Partijen zullen hierna [eiser] en [gedaagde] genoemd worden.
1. De procedure
1.1. Het verloop van de procedure blijkt uit:
- de dagvaarding met zes producties
- de brief van 17 oktober 2011 van de zijde van [gedaagde] met daarbij vier producties
- de mondelinge behandeling op 18 oktober 2011
- de pleitnota van [gedaagde].
1.2. Ten slotte is vonnis bepaald.
2. De feiten
2.1. Omstreeks 26 juli 2011 verbleef [gedaagde] bij [eiser] in huis.
2.2. Op 26 juli 2011 zijn [eiser] en [gedaagde] bij [naam fokker] geweest, een fokker van chihuahua’s en een vriendin van [eiser].
2.3. Partijen hebben daar twee chihuahua-pups opgehaald en meegenomen naar het huis van [eiser]. [eiser] heeft aan [naam fokker] contant de koopsom van € 700,- per pup betaald.
2.4. Op of omstreeks 23 september 2011 is [gedaagde] vertrokken uit de woning van [eiser]. Zij heeft de pup met de naam Lyla of Layla (hierna de pup) meegenomen.
3. Het geschil
3.1. [eiser] vordert, na vermeerdering van eis:
I. [gedaagde] te veroordelen tot afgifte van de pup, ras Chihuahua, genaamd Layla aan [eiser] binnen twee dagen na betekening van dit vonnis;
II. [gedaagde] te veroordelen tot afgifte van het paspoort van de chihuahua-pup Layla aan [eiser];
II. [gedaagde] te veroordelen tot betaling van een dwangsom van € 250,- per dag in geval [gedaagde] na betekening van dit vonnis in gebreke blijft aan het vonnis te voldoen; de dwangsommen te verbeuren aan [eiser];
III. In geval de pup niet meer in leven is, dan wel vermist is, [gedaagde] te veroordelen tot betaling van (voorschot) € 1.400,- welk bedrag is opgebouwd uit de koopsom en gemaakte kosten en immateriële schade;
3.2. [gedaagde] voert verweer.
3.3. Op de stellingen van partijen wordt hierna, voor zover van belang, nader ingegaan.
4. De beoordeling
4.1. Partijen twisten over de vraag wie van hen beiden eigenaar is van de chihuahuapup die [gedaagde] thans onder zich heeft. Partijen zijn het erover eens dat zij beiden aanwezig waren bij het ophalen van de (twee) chihuahuapups en dat [eiser] voor deze pups contant geld heeft betaald aan de fokster.
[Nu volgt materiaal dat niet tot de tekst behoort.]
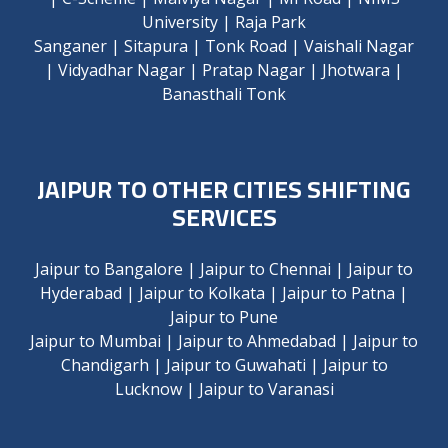
University
|
Raja Park
Sanganer
|
Sitapura
|
Tonk Road
|
Vaishali Nagar
|
Vidyadhar Nagar
|
Pratap Nagar
|
Jhotwara
|
Banasthali Tonk
JAIPUR TO OTHER CITIES SHIFTING
SERVICES
Jaipur to Bangalore
|
Jaipur to Chennai
|
Jaipur to
Hyderabad
|
Jaipur to Kolkata
|
Jaipur to Patna
|
Jaipur to Pune
Jaipur to Mumbai
|
Jaipur to Ahmedabad
|
Jaipur to
Chandigarh
|
Jaipur to Guwahati
|
Jaipur to
Lucknow
|
Jaipur to Varanasi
Maar waar [eiser] heeft gesteld dat zij beide pups heeft gekocht voor zichzelf, heeft [gedaagde] gesteld dat zij geld aan [eiser] heeft gegeven ten behoeve van de aanschaf van één pup voor haar, [gedaagde].
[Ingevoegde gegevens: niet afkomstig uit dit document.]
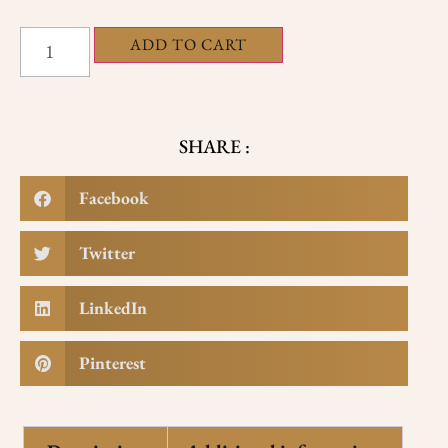
ADD TO CART
SHARE :
Facebook
Twitter
LinkedIn
Pinterest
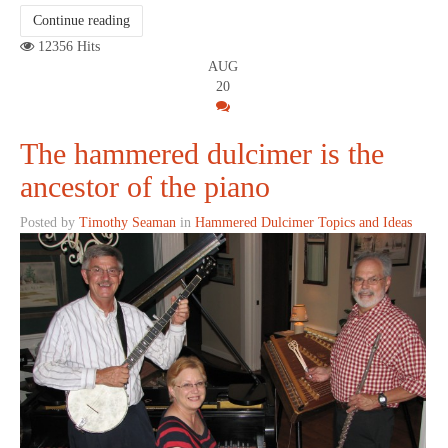
Continue reading
12356 Hits
AUG
20
The hammered dulcimer is the
ancestor of the piano
Posted by
Timothy Seaman
in
Hammered Dulcimer Topics and Ideas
4.2. Vast staat in ieder geval dat [gedaagde] bij haar vertrek uit de woning van [eiser] de pup heeft meegenomen en thans onder zich heeft. Zij houdt de pup voor zichzelf en wordt op grond van de wet daarmee vermoed rechthebbende op de pup te zijn. Dit wettelijk vermoeden is weerlegbaar door [eiser] door een beter recht te bewijzen, althans in het kader van deze procedure, voldoende aannemelijk te maken.
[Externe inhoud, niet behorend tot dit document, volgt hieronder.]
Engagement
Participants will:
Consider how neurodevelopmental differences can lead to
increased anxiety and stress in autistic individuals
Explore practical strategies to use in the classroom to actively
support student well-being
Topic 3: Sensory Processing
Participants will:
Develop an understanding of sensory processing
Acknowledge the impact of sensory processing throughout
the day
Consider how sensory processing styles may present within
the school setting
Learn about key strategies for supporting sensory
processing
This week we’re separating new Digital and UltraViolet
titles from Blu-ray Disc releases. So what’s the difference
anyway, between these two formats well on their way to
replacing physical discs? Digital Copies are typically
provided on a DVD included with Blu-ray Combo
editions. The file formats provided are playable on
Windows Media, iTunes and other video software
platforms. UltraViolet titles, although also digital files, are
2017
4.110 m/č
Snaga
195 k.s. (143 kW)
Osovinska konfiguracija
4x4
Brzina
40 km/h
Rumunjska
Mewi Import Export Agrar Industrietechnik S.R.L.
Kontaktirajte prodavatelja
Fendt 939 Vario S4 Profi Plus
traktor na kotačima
4.3. Naar het oordeel van de voorzieningenrechter is [eiser] daar niet in geslaagd. De verklaringen van beide partijen staan lijnrecht tegenover elkaar. Voor beide verklaringen is evenveel ondersteuning (of gebrek daaraan) in de overgelegde stukken te vinden. Hetgeen ter gelegenheid van de mondelinge behandeling door de eerdergenoemde [naam fokker], door de voorzieningenrechter gehoord als informant, is toegelicht, is in beide versies van het gebeurde rondom de koop van de pup inpasbaar. Gelet hierop zullen de vorderingen van [eiser] worden afgewezen. Bij deze stand van zaken kan er immers met onvoldoende mate van zekerheid op vooruitgelopen worden dat een rechter, oordelend in een bodemprocedure, zal gaan beslissen dat [eiser] en niet [gedaagde] eigenaresse is van de pup en dat de pup dus door [gedaagde] moet worden afgegeven aan [eiser].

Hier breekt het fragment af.